En otoño de 1813 comienza la colaboración que mantuvo con más regularidad: en El Laberinto, la bimensual publicación de Antonio Flores y Ferrer del Río, incita una serie de críticas sobre obras teatrales bajo la rúbrica «Revista de la Quincena», sección sólo interrumpida al ser nombrado, en 1844, Secretario de Legación en Prusia. Con este país no mantenía España relaciones a consecuencia de la reciente guerra carlista. El 1 de mayo embarcaba en Barcelona para Marsella, con propósito de recorrer parte de Europa antes de instalarse en Prusia.

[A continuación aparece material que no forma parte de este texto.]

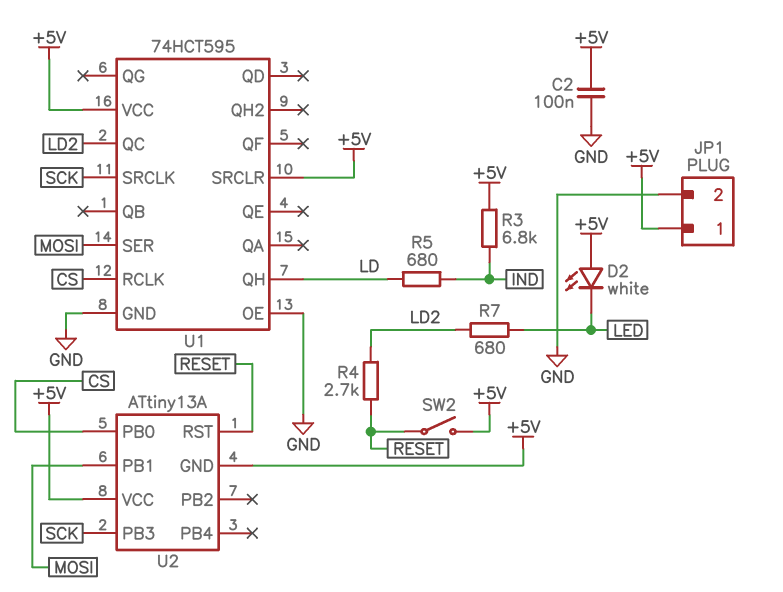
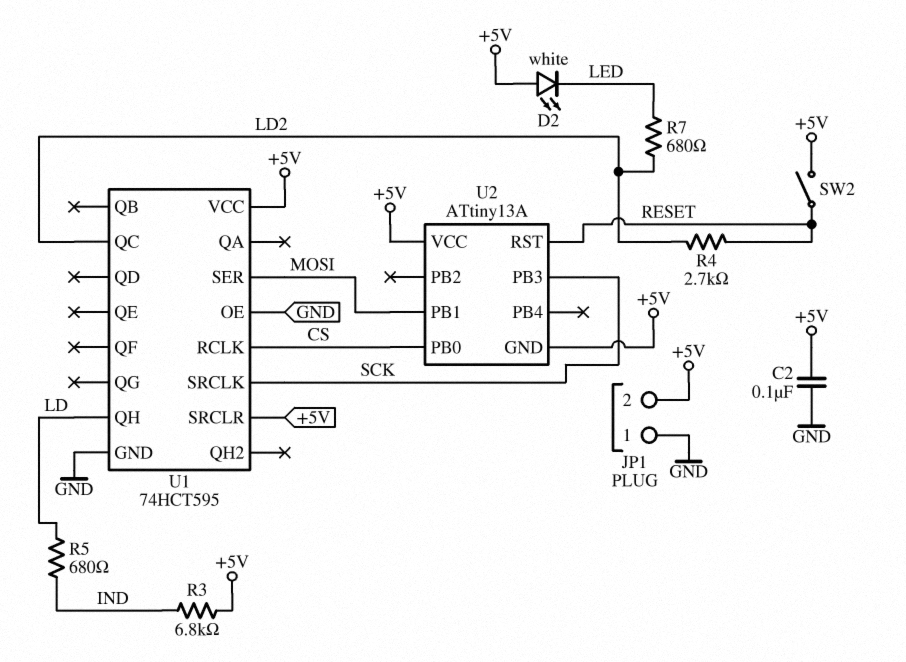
JP1 pin 1: +5V -> GND
JP1 pin 2: GND -> +5V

De su viaje hasta Berlín queda un precioso Diario, inapreciable sobre todo para conocer y entender el alma del poeta convertido en diplomático.

Gil, como señalamos, movíase bien en los ambientes aristocráticos. Su misión hubiérase realizado con éxito si la enfermedad, incipiente en España, manifiesta en el viaje, no se recrudeciera con el duro clima berlinés. Introducido en el círculo del barón de Humbold, ganó pronto su estima y su amistad, y el propio barón presentó al Rey de Prusia, Federico Guillermo, un ejemplar de El señor de Bembibre, recién salido en España de las prensas de Mellado. Leyó el Rey la novela con tanto interés que utilizaba los mapas del Bierzo para seguir sobre ellos el relato. Y como prueba de admiración concedió al autor una Medalla de oro donde iba grabada la efigie de su real persona.

Mas el poeta era hombre acabado. En el verano del 45 nuevas hemoptisis amenazaron su vida. Tras corta estancia en Reinnerz, sin alivio alguno, retornó a Berlín en el otoño, para casi no abandonar el lecho. En la mañana del 22 de febrero de 1846 rindiose al fin a la muerte. Fue enterrado en el cementerio católico de la capital alemana. Murió pobre y, para pagar algunas deudas, vendieron sus efectos personales; no bastó el dinero para satisfacer a los acreedores, y el Embajador de España en París se encargó de pagarles, a reserva de que el Ministerio de Estado reclamara lo suplido a la madre de Gil, que, carente de numerario, perdido en el hijo su casi único amparo, ofreció para honrar su memoria entregar en pago aquella misma Medalla concedida por el Monarca prusiano. Pero el Estado, siempre munífico, condonó la deuda. Se trataba de 3412 reales.